Hace unos
cuántos años, antes de que la televisión se convirtiera en un
miembro más de la familia – por lo general en el más escuchado –
los pobres del mundo entero comían el mendrugo de pan, el arroz
amargo o las patatas asadas del cuadro de Vincent Van Gogh sin que
nada ni nadie les pasara constantemente por las narices todos los
bogavantes, todas las lubinas, todas las piernas de cordero o todos
los whiskies de 12 años que ellos no podían adquirir. Los pobres,
entonces, además de piojos, hambre, hijos muertos y escasas
posibilidades de ascender socialmente, tenían el consuelo de
desconocer lo que ocurría a su alrededor, asi que llamaban señoritos
a los hijos de los patronos, se emborrachaban los días de fiesta,
escupían al suelo cuando los conspiradores de turno les hablaba de
justicia social y acudían puntualmente a la iglesia para que los
sacerdotes, desde el púlpito, les prometieran las recompensas del
más allá, o sea el paraíso celestial, si seguían cumpliendo a
rajatabla los mandamientos impuestos por el dios del Antiguo
Testamento.
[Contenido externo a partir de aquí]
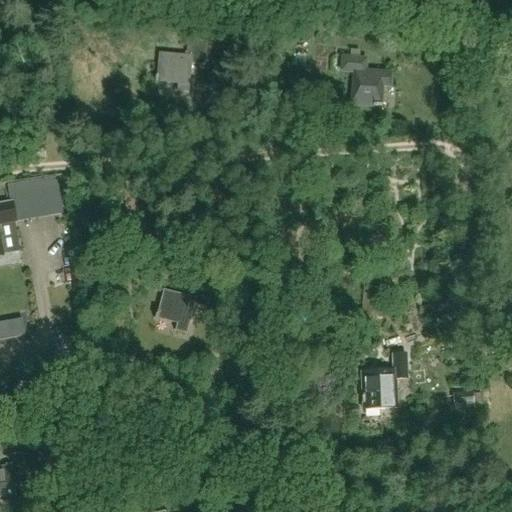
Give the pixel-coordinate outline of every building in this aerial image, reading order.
[(186,57),(158,55),(156,85),(178,87),(177,93),(189,94),(192,66),(205,67),(207,44),(187,42),(186,57)] [(343,59),(342,73),(354,74),(351,107),(381,110),(383,88),(391,88),(392,77),(364,74),(365,61),(343,59)] [(0,206),(0,259),(3,259),(20,256),(14,223),(62,215),(55,178),(8,186),(11,204),(0,206)] [(56,236),(37,239),(39,250),(58,247),(56,236)] [(195,299),(164,292),(157,321),(176,326),(175,332),(188,335),(194,307),(207,310),(212,287),(199,284),(195,299)] [(363,288),(361,328),(376,329),(378,289),(363,288)] [(350,310),(348,325),(356,326),(357,311),(350,310)] [(22,318),(10,321),(14,338),(25,336),(22,318)] [(393,357),(394,373),(362,375),(364,411),(395,410),(394,381),(405,380),(404,356),(393,357)] [(474,407),(473,392),(452,394),(453,409),(474,407)] [(381,432),(389,443),(399,436),(392,425),(381,432)] [(28,481),(26,455),(13,456),(14,468),(0,469),(0,495),(4,495),(4,502),(16,501),(15,482),(28,481)] [(20,511),(19,501),(0,505),(0,511),(20,511)]
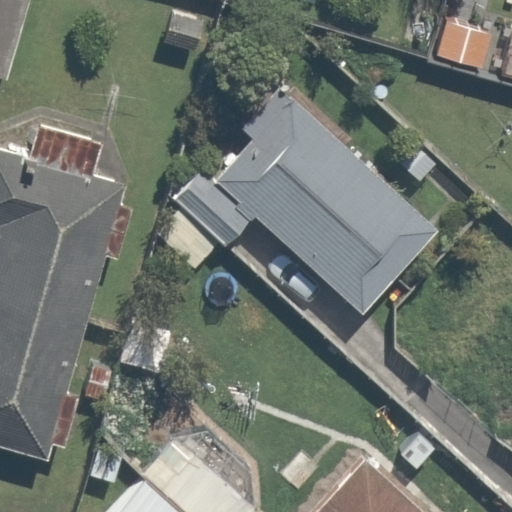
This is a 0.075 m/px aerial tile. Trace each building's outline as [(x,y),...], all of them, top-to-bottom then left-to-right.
[(0,0),(0,60),(15,0),(0,0)] [(490,21),(436,3),(423,41),(477,59),(490,21)] [(511,21),(504,20),(493,66),(511,70),(511,21)] [(418,223),(276,87),(173,196),(207,229),(237,197),(345,300),(418,223)] [(0,435),(33,445),(109,187),(5,156),(9,145),(0,142),(0,435)] [(511,262),(414,374),(490,441),(508,421),(511,424),(511,262)] [(405,511),(344,463),(304,511),(405,511)] [(185,511),(141,468),(97,511),(185,511)]
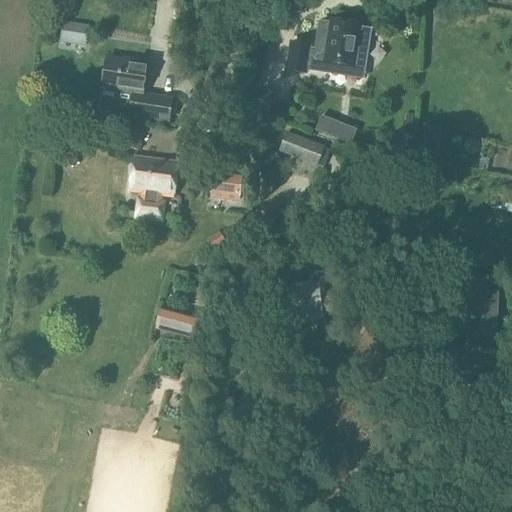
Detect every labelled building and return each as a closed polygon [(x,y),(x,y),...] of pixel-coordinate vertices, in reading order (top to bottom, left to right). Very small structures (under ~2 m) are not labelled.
[(290,45),(287,72),(304,74),(305,70),(323,73),(325,63),(363,68),(368,31),(358,29),(359,25),(328,21),(328,25),(318,24),(315,52),(308,51),(308,47),(290,45)] [(86,48),(90,27),(63,23),(59,44),(86,48)] [(62,48),(59,62),(83,67),(87,53),(62,48)] [(147,66),(107,60),(102,90),(134,95),(130,119),(168,125),(172,100),(142,95),(147,66)] [(142,135),(130,133),(128,150),(140,152),(142,135)] [(287,134),(280,153),(317,167),(324,149),(287,134)] [(164,202),(164,198),(174,200),(179,164),(135,158),(129,195),(131,195),(142,197),(141,200),(138,200),(135,222),(165,225),(167,202),(164,202)] [(238,202),(241,177),(215,173),(212,198),(238,202)] [(161,238),(162,226),(141,225),(140,237),(161,238)] [(319,283),(284,287),(288,322),(323,317),(319,283)] [(456,331),(455,353),(482,354),(496,355),(496,340),(498,293),(468,292),(467,332),(456,331)] [(205,318),(160,308),(155,332),(200,343),(205,318)]
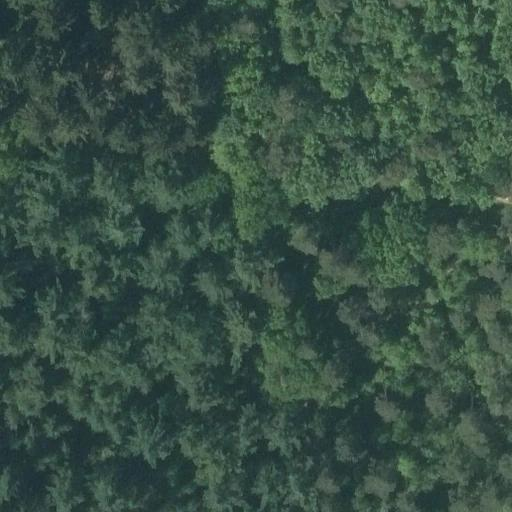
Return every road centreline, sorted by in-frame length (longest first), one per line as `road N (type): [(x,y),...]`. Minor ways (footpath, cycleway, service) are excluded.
road 1 (track): [(511,191),(221,149)]
road 2 (track): [(221,149),(0,116)]
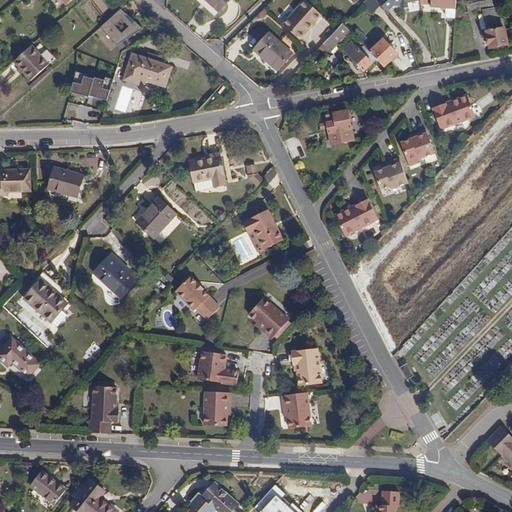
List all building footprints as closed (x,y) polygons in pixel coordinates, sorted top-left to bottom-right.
[(229,0),(205,0),(219,12),(229,0)] [(301,40),(323,15),(306,0),(284,25),(301,40)] [(378,0),(378,1),(392,16),(399,9),(403,8),(409,7),(421,4),(420,0),(378,0)] [(456,8),(456,0),(432,0),(432,7),(456,8)] [(466,0),(469,12),(481,9),(500,5),(502,4),(500,0),(466,0)] [(500,5),(481,9),(486,31),(504,27),(500,5)] [(121,9),(101,28),(117,46),(137,28),(121,9)] [(338,29),(324,44),(331,51),(339,43),(345,37),(351,31),(344,24),(338,29)] [(504,27),(486,31),(491,49),(508,45),(504,27)] [(292,54),(269,33),(254,50),(277,71),(292,54)] [(345,37),(339,43),(345,49),(351,42),(345,37)] [(377,59),(385,67),(398,54),(383,39),(370,51),(377,59)] [(377,59),(370,51),(364,45),(359,50),(351,42),(345,49),(343,50),(364,72),(377,59)] [(14,60),(13,61),(30,81),(48,64),(32,45),(19,56),(14,60)] [(164,87),(168,77),(156,64),(153,61),(132,54),(124,80),(138,85),(141,79),(164,87)] [(156,64),(168,77),(171,67),(153,61),(156,64)] [(76,72),(71,90),(107,101),(112,82),(76,72)] [(444,108),(443,105),(431,110),(439,132),(473,118),(465,97),(449,103),(449,105),(444,108)] [(328,123),(329,128),(332,144),(354,140),(348,110),(326,114),(328,123)] [(424,132),(410,138),(411,140),(407,142),(398,145),(405,162),(413,159),(415,162),(432,155),(424,132)] [(203,155),(204,160),(220,157),(219,151),(203,155)] [(194,183),(196,182),(212,179),(214,186),(214,188),(226,185),(220,157),(204,160),(190,162),(194,183)] [(250,178),(258,175),(255,165),(247,169),(250,178)] [(392,195),(409,189),(400,165),(386,170),(388,173),(383,175),(374,178),(380,196),(390,192),(392,195)] [(56,166),(48,189),(76,199),(84,176),(56,166)] [(7,192),(30,191),(30,169),(0,170),(0,194),(7,195),(7,192)] [(258,184),(263,179),(258,175),(250,178),(258,184)] [(212,179),(196,182),(198,189),(214,186),(212,179)] [(136,221),(154,238),(177,215),(158,198),(136,221)] [(350,212),(350,211),(335,218),(346,238),(377,221),(367,201),(355,207),(356,209),(350,212)] [(282,239),(268,211),(244,223),(249,232),(254,230),(263,248),(282,239)] [(159,243),(182,220),(178,217),(155,239),(159,243)] [(137,280),(127,271),(126,272),(121,268),(124,264),(112,254),(94,274),(120,298),(137,280)] [(51,322),(61,309),(67,303),(55,293),(60,286),(42,271),(36,277),(40,280),(24,299),(51,322)] [(206,321),(220,309),(191,278),(176,292),(194,312),(196,310),(206,321)] [(247,314),(256,322),(262,327),(261,330),(271,338),(288,319),(262,297),(247,314)] [(67,314),(61,309),(51,322),(56,327),(67,314)] [(40,364),(12,338),(0,350),(0,359),(7,367),(12,362),(28,377),(40,364)] [(291,352),(292,364),(297,364),(297,371),(299,386),(322,383),(318,348),(291,352)] [(197,352),(194,379),(233,384),(235,370),(220,369),(221,354),(197,352)] [(407,363),(400,367),(407,380),(414,375),(407,363)] [(93,419),(92,432),(111,433),(111,421),(119,421),(119,408),(116,408),(116,402),(117,386),(94,385),(93,419)] [(228,393),(203,392),(201,425),(223,426),(223,416),(223,406),(228,406),(228,393)] [(307,392),(281,396),(282,408),(286,407),(287,418),(288,428),(312,425),(307,392)] [(456,395),(449,402),(456,410),(464,402),(456,395)] [(433,423),(439,433),(447,427),(441,418),(433,423)] [(511,436),(502,427),(488,442),(511,465),(511,436)] [(54,505),(66,490),(42,471),(30,485),(54,505)] [(105,492),(91,480),(71,505),(79,511),(117,511),(118,511),(101,497),(105,492)] [(190,501),(192,503),(198,509),(194,511),(209,511),(214,507),(217,510),(219,511),(232,511),(239,505),(214,482),(201,496),(198,493),(190,501)] [(375,493),(360,492),(359,502),(374,503),(375,493)] [(378,510),(376,510),(375,511),(392,511),(392,510),(395,510),(394,495),(378,495),(378,510)] [(194,511),(198,509),(192,503),(188,506),(191,509),(189,511),(190,511),(194,511)]
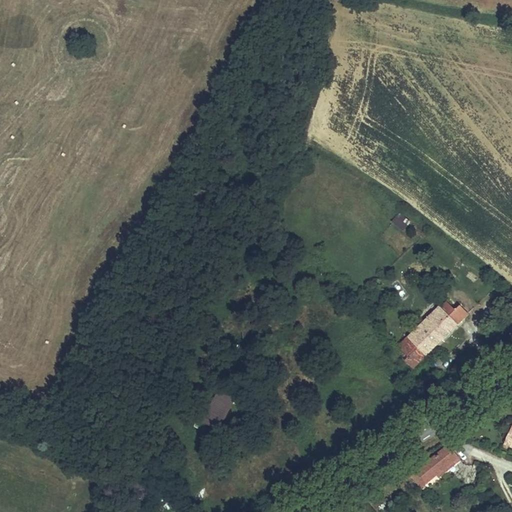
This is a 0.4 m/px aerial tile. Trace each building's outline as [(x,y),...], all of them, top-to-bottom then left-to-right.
[(402,231),(410,222),(400,213),(392,222),(402,231)] [(450,319),(440,308),(401,347),(409,355),(405,359),(414,369),(464,319),(457,311),(450,319)] [(255,357),(258,345),(249,342),(245,354),(255,357)] [(387,350),(376,361),(398,385),(414,369),(405,359),(409,355),(401,347),(392,356),(387,350)] [(219,429),(239,390),(223,381),(202,420),(219,429)] [(420,489),(434,478),(458,458),(450,448),(411,479),(420,489)] [(462,463),(458,458),(434,478),(438,482),(462,463)]
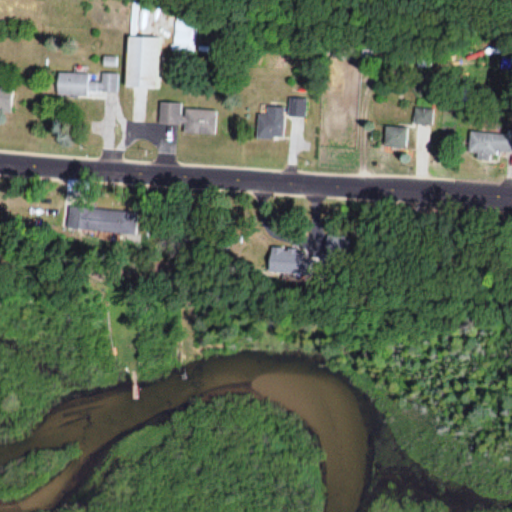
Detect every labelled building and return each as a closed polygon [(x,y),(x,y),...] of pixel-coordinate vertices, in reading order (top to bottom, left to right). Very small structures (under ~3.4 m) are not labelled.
[(174,53),(194,53),(194,19),(174,19),(174,53)] [(159,39),(128,38),(126,88),(158,89),(159,39)] [(89,74),(58,74),(58,96),(88,97),(88,92),(116,93),(117,74),(101,74),(101,83),(89,83),(89,74)] [(0,111),(11,112),(13,88),(0,87),(0,111)] [(184,133),(209,134),(210,110),(182,110),(183,104),(160,104),(160,124),(185,125),(184,133)] [(432,109),(414,109),(414,125),(432,125),(432,109)] [(257,139),(284,139),(284,115),(257,115),(257,139)] [(406,148),(408,129),(386,126),(384,146),(406,148)] [(511,153),(511,132),(470,131),(469,152),(511,153)]
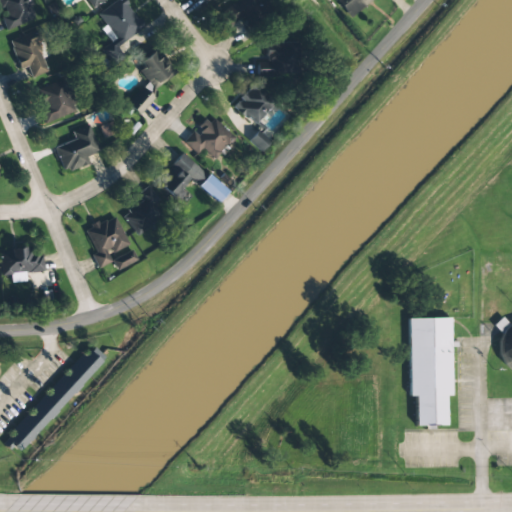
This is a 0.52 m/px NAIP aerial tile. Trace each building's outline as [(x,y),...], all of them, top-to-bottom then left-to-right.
[(26,0),(0,0),(0,14),(5,29),(33,19),(26,0)] [(83,0),(90,9),(102,0),(83,0)] [(115,0),(94,14),(116,46),(142,29),(122,0),(115,0)] [(263,0),(256,0),(254,1),(253,0),(238,0),(219,10),(227,25),(240,18),(247,31),(272,17),(263,0)] [(334,0),(348,17),(370,0),(334,0)] [(16,70),(27,67),(30,77),(46,73),(34,33),(8,40),(16,70)] [(264,61),(255,61),(255,76),(297,76),(297,42),(264,42),(264,61)] [(133,63),(147,84),(124,100),(133,114),(154,100),(148,91),(173,74),(156,48),(133,63)] [(72,111),(59,80),(36,90),(43,106),(36,109),(42,124),(72,111)] [(275,103),(253,82),(231,104),(253,125),(275,103)] [(206,114),(181,142),(195,154),(201,149),(213,160),(233,138),(206,114)] [(103,139),(115,135),(110,122),(98,126),(103,139)] [(53,147),(61,173),(86,164),(83,157),(96,153),(87,126),(69,132),(72,140),(53,147)] [(266,140),(256,131),(248,141),(258,150),(266,140)] [(195,186),(204,175),(179,153),(167,167),(167,168),(154,183),(177,202),(184,193),(179,189),(187,179),(195,186)] [(227,191),(206,175),(196,188),(217,204),(227,191)] [(164,217),(150,188),(124,202),(129,212),(123,215),(132,233),(164,217)] [(82,230),(94,254),(90,255),(96,268),(111,261),(115,269),(134,260),(128,249),(112,216),(82,230)] [(0,274),(39,273),(39,248),(0,249),(0,274)] [(448,395),(447,318),(406,319),(407,397),(413,397),(413,426),(443,425),(443,395),(448,395)] [(511,322),(499,323),(500,374),(511,373),(511,322)] [(102,357),(88,344),(2,441),(16,453),(102,357)]
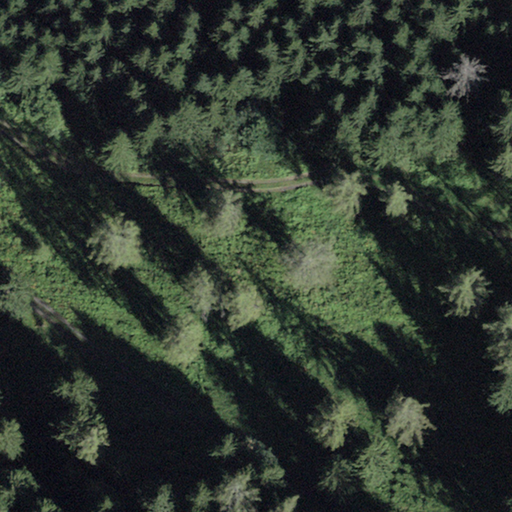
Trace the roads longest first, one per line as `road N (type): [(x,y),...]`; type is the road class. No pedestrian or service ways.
road 1 (track): [(0,124),(83,171),(248,190),(335,173),(511,224)]
road 2 (track): [(367,511),(0,269)]
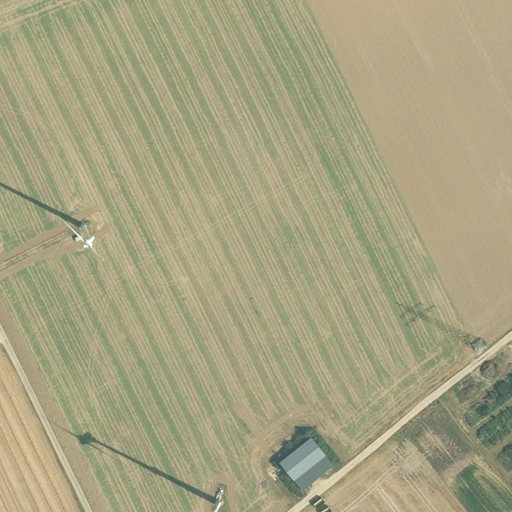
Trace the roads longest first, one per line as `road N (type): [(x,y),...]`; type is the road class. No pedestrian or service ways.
road 1 (track): [(511,339),(293,511)]
road 2 (track): [(0,331),(88,511)]
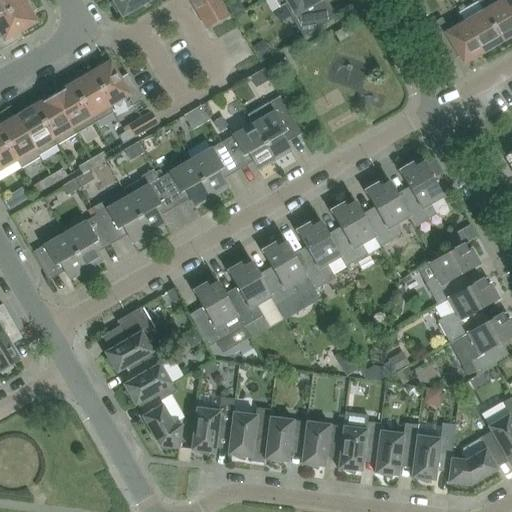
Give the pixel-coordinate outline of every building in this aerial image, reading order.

Ignorantes, fatalistas, analfabetos, resignados y
serviles – sobre todo antes de Lenin – durante todo esos años
los pobres fueron cadaveres en las guerras, sirvientes o jornaleros
en la paz y más que nada un requisito imprescindible de cualquier
sociedad desarrollada para que los patronos pudieran ejercer con
ellos el derecho de pernada y para que las damas de buenas familias
pudieran poner en práctica eso tan entretenido de la caridad
cristiana.
Las cosas
han cambiado. Las mejoras en nuestro mundo occidental, a cien años
vista, son más que considerables, pero tal vez la diferencia más
significativa entre los pobres de ahora y los del pasado sea la
información. Los de ahora disponen de la misma o parecida
información que los ricos. Lo saben todo o casi todo: lo poco que
cuesta la muerte y lo mucho que cuesta la vida. La televisión,
principalmente, les mantiene al corriente de todo aquello que se
puede obtener mediante el dinero: los viajes, los coches, las
ensaladas de langostino y caviar, la salud, las viviendas con jardín
adosado, los cuerpos danone, la impunidad, el respeto de los demás,
etcetera, etcetera... No habiendo así más secretos que los que
conciernen a la seguridad de los Estados, los pobres de esta época
anhelan, en una lógica, justa e inevitable ambición, todo aquello
que está expuesto en el escaparate de nuestra sociedad de consumo;
es decir, los viajes, los coches, las ensaladas de langostino y
caviar, la salud, las viviendas con jardín adosado, los cuerpos
danone, la impunidad, el respeto de los demás, en definitiva, un
estilo de vida que parece diseñado por las agencias de publicidad y
que, en contra de lo que, durantes siglos, ha promulgado nuestra
tradición catolica, no admite más paraísos que los inmediatos ni
más recompensas que las que se obtienen mediante el dinero.
Por
supuesto, nada de lo dicho es una justificación. Más bien es una
profecía.
Ya
saben, hay días en que uno, aburrido de sus propias limitaciones, se
levanta, no sé, como crecido e, imbuido por el espiritu
de Octavio Aceves, decide subirse a lo alto de una montaña y
profetizar algo, ya que, después de todo, ¿a quién rinden cuentas
tantos profetas como andan sueltos por ahí... ?.